Recent Trends in Sea Ice Thickness from New Satellite Products

Sea ice extent and thickness play a significant role in the weather and climate of the polar regions, affecting the exchange of energy and mass between the atmosphere and the ocean. Sea ice directly impacts society with regard to marine transportation, hazards, recreation, fisheries, and subsistence hunting. Unfortunately, conventional observations of sea ice properties are sparse. Thus, satellite remote sensing data play a key role in estimating and monitoring changes in the sea ice of both polar regions.

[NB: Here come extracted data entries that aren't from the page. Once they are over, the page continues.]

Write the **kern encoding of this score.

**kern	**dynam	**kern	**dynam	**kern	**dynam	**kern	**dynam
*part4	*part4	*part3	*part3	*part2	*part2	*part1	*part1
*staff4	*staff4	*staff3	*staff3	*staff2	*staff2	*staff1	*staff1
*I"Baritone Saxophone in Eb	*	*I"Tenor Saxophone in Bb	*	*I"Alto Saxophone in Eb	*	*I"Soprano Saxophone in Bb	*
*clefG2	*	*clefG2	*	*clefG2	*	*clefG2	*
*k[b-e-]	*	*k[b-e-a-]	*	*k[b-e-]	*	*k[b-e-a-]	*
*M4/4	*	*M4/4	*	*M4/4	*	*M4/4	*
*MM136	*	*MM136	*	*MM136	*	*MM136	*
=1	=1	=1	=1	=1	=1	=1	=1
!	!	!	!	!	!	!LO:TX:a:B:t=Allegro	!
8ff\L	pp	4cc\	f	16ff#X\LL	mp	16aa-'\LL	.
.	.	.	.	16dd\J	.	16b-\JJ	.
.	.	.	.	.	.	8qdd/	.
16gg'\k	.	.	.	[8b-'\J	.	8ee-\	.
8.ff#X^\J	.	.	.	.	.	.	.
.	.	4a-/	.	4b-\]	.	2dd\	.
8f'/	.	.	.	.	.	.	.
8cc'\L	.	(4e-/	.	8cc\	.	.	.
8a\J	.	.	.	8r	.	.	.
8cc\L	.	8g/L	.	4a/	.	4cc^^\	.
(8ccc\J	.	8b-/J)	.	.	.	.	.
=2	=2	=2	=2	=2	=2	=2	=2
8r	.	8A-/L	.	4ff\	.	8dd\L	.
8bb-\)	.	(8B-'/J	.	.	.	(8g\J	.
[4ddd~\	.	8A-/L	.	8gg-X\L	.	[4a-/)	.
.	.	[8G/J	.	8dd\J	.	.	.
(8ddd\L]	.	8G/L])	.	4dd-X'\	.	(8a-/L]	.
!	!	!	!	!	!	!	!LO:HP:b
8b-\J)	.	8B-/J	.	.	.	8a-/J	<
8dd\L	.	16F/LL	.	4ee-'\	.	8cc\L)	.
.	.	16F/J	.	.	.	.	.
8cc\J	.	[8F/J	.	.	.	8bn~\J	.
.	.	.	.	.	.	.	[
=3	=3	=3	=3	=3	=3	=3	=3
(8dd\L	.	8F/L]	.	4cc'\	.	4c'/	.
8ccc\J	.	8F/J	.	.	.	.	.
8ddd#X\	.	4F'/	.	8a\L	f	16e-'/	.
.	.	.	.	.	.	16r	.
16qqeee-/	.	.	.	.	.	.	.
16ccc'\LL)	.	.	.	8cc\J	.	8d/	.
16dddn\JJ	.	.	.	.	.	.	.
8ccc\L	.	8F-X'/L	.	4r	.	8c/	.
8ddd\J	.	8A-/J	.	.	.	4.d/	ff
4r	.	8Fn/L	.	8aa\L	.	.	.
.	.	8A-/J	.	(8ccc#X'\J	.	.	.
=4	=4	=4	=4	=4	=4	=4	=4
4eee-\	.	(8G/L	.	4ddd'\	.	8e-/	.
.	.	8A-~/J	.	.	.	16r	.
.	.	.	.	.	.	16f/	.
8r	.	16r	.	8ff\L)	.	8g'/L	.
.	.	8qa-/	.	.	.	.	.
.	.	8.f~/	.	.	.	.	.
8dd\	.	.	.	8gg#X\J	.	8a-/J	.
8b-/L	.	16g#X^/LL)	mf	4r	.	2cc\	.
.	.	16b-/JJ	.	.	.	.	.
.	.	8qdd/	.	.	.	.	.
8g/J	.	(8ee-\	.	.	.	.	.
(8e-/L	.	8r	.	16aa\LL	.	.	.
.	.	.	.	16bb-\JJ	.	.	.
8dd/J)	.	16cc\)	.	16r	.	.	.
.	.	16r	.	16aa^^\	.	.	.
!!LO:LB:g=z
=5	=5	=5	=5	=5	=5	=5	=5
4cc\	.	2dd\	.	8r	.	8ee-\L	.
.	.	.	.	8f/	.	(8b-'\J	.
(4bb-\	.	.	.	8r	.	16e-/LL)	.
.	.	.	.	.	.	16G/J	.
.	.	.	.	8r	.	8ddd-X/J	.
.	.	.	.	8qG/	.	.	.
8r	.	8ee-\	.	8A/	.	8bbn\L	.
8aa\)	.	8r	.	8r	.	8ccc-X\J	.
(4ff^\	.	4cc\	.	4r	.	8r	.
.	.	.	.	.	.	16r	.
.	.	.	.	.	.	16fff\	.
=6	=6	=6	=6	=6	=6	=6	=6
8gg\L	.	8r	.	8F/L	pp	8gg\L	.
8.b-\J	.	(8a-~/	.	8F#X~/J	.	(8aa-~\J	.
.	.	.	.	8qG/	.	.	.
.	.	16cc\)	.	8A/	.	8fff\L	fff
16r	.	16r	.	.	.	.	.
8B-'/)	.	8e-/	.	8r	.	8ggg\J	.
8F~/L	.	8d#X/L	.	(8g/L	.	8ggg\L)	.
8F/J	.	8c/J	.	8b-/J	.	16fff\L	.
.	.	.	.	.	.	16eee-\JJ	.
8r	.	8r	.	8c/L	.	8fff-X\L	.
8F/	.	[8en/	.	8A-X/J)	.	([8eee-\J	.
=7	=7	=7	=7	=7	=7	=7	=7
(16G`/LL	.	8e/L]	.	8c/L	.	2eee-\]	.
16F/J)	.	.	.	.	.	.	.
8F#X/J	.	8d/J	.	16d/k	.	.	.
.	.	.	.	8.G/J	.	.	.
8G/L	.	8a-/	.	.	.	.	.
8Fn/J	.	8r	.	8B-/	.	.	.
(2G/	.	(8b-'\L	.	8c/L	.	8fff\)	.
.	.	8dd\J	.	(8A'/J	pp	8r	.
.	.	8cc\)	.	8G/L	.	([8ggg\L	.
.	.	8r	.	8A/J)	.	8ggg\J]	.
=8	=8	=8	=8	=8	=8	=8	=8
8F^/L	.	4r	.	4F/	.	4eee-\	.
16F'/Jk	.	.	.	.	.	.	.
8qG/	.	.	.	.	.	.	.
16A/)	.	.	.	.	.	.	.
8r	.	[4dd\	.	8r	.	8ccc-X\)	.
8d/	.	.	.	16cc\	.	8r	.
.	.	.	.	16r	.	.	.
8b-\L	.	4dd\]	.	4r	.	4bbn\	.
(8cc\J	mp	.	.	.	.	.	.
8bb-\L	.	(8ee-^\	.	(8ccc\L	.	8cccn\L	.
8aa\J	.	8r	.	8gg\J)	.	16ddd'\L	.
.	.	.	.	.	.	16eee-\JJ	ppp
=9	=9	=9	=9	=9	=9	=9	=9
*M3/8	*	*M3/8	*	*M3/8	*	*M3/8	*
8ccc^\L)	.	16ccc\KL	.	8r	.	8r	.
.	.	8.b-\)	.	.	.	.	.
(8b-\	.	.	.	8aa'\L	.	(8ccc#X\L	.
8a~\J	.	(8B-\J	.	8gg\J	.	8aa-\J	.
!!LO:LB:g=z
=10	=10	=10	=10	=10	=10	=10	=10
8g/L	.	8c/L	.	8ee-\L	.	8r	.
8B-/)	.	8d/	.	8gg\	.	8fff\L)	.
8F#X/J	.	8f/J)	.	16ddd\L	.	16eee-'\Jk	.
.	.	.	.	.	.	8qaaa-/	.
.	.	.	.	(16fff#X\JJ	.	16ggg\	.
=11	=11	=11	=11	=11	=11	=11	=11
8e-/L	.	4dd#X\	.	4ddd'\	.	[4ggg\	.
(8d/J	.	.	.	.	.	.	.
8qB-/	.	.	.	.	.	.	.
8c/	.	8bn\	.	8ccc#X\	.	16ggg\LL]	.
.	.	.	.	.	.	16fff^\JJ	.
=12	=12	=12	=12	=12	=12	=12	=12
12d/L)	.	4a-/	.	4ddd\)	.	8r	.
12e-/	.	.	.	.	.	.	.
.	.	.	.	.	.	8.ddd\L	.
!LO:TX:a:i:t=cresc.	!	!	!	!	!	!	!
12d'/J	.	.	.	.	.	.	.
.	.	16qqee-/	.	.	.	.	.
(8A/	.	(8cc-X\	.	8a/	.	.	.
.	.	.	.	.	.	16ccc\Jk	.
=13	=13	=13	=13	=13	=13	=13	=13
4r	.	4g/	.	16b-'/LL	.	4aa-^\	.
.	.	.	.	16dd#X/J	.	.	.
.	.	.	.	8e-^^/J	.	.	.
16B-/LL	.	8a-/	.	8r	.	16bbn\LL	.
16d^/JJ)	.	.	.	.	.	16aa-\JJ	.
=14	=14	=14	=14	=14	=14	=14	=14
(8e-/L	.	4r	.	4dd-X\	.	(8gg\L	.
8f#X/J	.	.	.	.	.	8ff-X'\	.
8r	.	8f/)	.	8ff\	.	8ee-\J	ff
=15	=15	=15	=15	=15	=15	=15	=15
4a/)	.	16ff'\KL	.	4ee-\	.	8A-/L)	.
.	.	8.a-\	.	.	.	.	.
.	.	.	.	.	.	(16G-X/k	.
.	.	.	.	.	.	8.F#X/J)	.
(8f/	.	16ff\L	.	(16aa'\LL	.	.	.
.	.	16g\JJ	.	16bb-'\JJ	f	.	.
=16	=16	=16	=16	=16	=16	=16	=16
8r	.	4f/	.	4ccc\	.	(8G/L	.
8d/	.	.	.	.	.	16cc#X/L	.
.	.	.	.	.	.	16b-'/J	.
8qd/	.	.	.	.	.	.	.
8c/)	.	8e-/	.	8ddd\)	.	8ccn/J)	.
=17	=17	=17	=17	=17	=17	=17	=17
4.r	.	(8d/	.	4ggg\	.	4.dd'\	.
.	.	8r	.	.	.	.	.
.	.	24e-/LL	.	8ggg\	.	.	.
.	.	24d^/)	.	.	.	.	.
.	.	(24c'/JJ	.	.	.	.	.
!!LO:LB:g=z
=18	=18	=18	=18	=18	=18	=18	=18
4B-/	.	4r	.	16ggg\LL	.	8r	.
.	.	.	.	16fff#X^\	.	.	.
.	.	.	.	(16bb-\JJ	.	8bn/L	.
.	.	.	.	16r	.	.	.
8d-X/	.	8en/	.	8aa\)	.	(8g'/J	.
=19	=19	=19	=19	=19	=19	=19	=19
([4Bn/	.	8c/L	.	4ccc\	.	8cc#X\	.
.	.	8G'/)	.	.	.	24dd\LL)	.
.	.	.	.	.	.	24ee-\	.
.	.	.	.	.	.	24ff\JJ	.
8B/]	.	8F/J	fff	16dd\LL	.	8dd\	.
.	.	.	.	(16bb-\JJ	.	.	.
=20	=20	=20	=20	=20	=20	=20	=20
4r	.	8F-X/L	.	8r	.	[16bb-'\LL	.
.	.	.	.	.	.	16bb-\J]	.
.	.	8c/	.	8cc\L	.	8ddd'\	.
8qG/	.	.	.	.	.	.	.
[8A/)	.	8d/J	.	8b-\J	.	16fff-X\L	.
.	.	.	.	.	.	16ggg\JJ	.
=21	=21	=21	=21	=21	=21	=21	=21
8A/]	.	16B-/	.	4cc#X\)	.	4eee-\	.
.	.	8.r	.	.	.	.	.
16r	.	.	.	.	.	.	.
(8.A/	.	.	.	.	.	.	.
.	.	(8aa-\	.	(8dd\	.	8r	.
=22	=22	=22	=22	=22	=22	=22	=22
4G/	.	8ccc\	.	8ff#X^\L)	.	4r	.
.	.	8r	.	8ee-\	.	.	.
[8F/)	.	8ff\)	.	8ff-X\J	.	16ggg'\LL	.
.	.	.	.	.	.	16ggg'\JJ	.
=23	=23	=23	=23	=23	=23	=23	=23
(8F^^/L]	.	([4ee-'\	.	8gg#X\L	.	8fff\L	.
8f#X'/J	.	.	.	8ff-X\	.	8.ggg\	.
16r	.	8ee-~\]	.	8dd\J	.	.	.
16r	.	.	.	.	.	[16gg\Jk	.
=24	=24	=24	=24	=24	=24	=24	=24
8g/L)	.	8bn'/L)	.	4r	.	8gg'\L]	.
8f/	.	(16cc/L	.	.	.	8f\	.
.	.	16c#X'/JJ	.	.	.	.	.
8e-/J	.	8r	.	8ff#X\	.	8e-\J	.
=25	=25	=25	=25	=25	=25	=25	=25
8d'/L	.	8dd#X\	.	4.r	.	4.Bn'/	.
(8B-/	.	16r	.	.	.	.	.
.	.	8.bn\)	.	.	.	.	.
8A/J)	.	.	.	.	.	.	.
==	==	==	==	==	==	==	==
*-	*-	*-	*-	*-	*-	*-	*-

With recent advances in remote sensing technology, it is now possible to estimate ice thickness from space using a variety of techniques, each having distinct advantages and disadvantages. One approach, the One-dimensional Thermodynamic Ice Model (OTIM), estimates ice thickness through a complex formulation of the surface energy budget. OTIM is driven by satellite products derived primarily from visible and infrared data, and can therefore be applied to the multidecadal record from weather satellites. It has exhibited a sufficient level of accuracy for the analysis of ice thickness trends. Other approaches to estimating ice thickness from space utilize laser and radar altimeters, which measure ice elevation (freeboard), and passive microwave data.

In this study we apply the OTIM method to 33 years of Advanced Very High Resolution Radiometer (AVHRR) data and compare the results to ice thickness from the ICESat laser altimeter, the CryoSat-2 radar altimeter, altimeters on IceBridge aircraft flights, and the Pan-Arctic Ice Ocean Modeling and Assimilation System (PIOMAS). The comparisons are done over the Arctic Ocean for the period of overlap between all datasets. We then examine ice thickness trends and variability in the multidecadal AVHRR record for both the Arctic and Antarctic in September and April. Given the significant changes in sea ice cover in recent decades, we address the question of how sea ice thickness and volume have changed.